The pandemic was the tipping point for the global e-commerce industry as the world population was locked in homes. Everyone tasted the convenience and benefit online shopping brought. Everything from food, medicine, clothes, and electronics was just a click away. E-commerce companies’ revenues doubled, and some even turned profitable. After all, e-commerce is but the business of volume.
Many analysts and even e-commerce companies feared that the end of the pandemic would normalize growth. But the latest earnings show otherwise. They prove that the e-commerce wave is here to stay. I have identified four e-commerce and related stocks that will benefit from this ongoing wave.
Two e-commerce stocks
You guessed it right. No discussion around e-commerce is complete without the mention of Lightspeed POS (TSX:LSPD)(NYSE:LSPD) and Shopify (TSX:SHOP)(NYSE:SHOP). These two stocks surged 143% and 171% last year and 39% and 35% year to date, respectively. The stock price growth has slowed because investors flooded these two stocks last year making them super expensive.
Lightspeed
Lightspeed stock is trading at 53 times its sales per share. This may look like a high valuation for the company. But it is justified as the company successfully accelerated its revenue growth rate to 84% in fiscal 2021 from 56% in fiscal 2020. It expects fiscal 2022 revenue to surge 98%, driven by acquisitions and growing penetration of Lightspeed Payments and Capital. The Payments service generates revenue on every transaction and has the potential to pull Lightspeed POS out of losses. It is also accelerating its subscriptions through its Supplier Network initiative.

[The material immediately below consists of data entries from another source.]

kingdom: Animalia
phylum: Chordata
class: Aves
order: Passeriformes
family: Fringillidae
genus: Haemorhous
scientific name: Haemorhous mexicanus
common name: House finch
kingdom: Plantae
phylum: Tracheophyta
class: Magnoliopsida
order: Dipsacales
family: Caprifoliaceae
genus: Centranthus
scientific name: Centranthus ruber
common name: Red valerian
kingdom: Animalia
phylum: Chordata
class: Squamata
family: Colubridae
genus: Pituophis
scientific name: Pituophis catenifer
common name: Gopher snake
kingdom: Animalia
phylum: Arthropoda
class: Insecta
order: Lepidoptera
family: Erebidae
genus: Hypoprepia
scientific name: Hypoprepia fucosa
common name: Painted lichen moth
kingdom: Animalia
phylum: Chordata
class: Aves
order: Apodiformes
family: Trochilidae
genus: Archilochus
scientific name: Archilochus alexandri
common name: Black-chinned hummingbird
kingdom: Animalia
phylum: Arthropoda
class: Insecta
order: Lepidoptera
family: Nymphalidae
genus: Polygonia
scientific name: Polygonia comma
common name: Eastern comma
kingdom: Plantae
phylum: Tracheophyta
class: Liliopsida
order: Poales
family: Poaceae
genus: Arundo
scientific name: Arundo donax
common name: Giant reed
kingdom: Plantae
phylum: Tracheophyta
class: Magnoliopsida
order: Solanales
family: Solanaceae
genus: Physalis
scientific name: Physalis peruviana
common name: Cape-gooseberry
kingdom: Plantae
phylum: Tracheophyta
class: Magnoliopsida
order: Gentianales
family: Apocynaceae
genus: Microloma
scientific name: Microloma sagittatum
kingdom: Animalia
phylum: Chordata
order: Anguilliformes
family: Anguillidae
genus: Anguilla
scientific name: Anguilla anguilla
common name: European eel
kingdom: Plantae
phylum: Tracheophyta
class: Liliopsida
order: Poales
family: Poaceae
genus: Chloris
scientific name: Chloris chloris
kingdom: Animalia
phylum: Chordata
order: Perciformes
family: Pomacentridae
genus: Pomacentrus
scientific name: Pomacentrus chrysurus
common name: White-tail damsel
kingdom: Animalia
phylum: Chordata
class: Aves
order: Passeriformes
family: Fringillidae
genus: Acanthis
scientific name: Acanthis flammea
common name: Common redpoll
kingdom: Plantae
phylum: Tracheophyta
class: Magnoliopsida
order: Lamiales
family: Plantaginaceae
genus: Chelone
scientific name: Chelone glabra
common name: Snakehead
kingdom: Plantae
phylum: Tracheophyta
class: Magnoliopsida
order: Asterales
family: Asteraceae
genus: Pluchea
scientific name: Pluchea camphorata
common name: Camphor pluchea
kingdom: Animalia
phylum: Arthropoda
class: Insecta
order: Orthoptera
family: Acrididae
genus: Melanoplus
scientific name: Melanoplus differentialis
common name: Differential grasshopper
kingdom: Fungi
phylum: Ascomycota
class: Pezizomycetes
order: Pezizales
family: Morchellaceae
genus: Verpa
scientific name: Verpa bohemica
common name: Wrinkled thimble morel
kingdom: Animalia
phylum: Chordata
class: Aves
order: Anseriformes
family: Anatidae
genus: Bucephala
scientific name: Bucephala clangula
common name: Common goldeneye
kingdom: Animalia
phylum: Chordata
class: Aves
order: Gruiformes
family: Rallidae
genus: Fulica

The company is growing on three fronts: new services, new geographies, and new verticals. It is currently growing market share in retail and hospitality verticals and is entering the sports verticals. Lightspeed might someday tap the healthcare vertical too.
Shopify
As for Shopify, it turned profitable with its full-year 2020 net income of US$491.3 million. After four consecutive quarters of over 95% revenue growth, Shopify saw growth normalizing. Its second-quarter revenue surged 57% year over year (YoY). But the stock is valued 61 times its sales per share, which is still high compared to Lightspeed. Investors have priced in the next five to six years of growth in its stock price, leaving little room for growth.
This explains the slow down in stock price growth of both Lightspeed and Shopify. I would suggest you wait for a correction as the two stocks are trading on bullish earnings. If not in September, the stocks could fall in March 2022 to below $100 and $1,600, respectively, creating a buying opportunity then.
Two e-commerce-related stocks
The way e-commerce works, its partners benefit more from the platform than the e-commerce company itself. Descartes Systems (TSX:DSG)(NASDAQ:DSGX) offers supply chain management solutions and saw significant demand for e-commerce solutions. Similarly, Nuvei (TSX:NVEI) offers payments technology that allows merchants to transact in different currencies, geographies, and across several payment methods, including cryptocurrency. The payments platform benefitted the most as e-commerce accounted for 84% of its second-quarter revenue, which surged 114% year over year.
Descartes is yet to release its fiscal 2022 second-quarter earnings. But looking at the earnings of some of its clients, it is likely to post strong double-digit revenue growth. These two stocks also rode the e-commerce wave, but Descartes’s growth was more stable given its diversified customer base and a broad range of solutions. E-commerce is just one of the many offerings of Descartes. It might see a comeback in demand from airlines and industrials.
Here again, stocks of Nuvei and Descartes are trading near all-time highs. It is better to wait for a dip as they are enjoying the rally of a cyclical industry.
Foolish takeaway
To put the long story short, if you already own any of the above growth stocks hold on to them. If not, then wait for some correction instead of buying these expensive stocks at their peaks.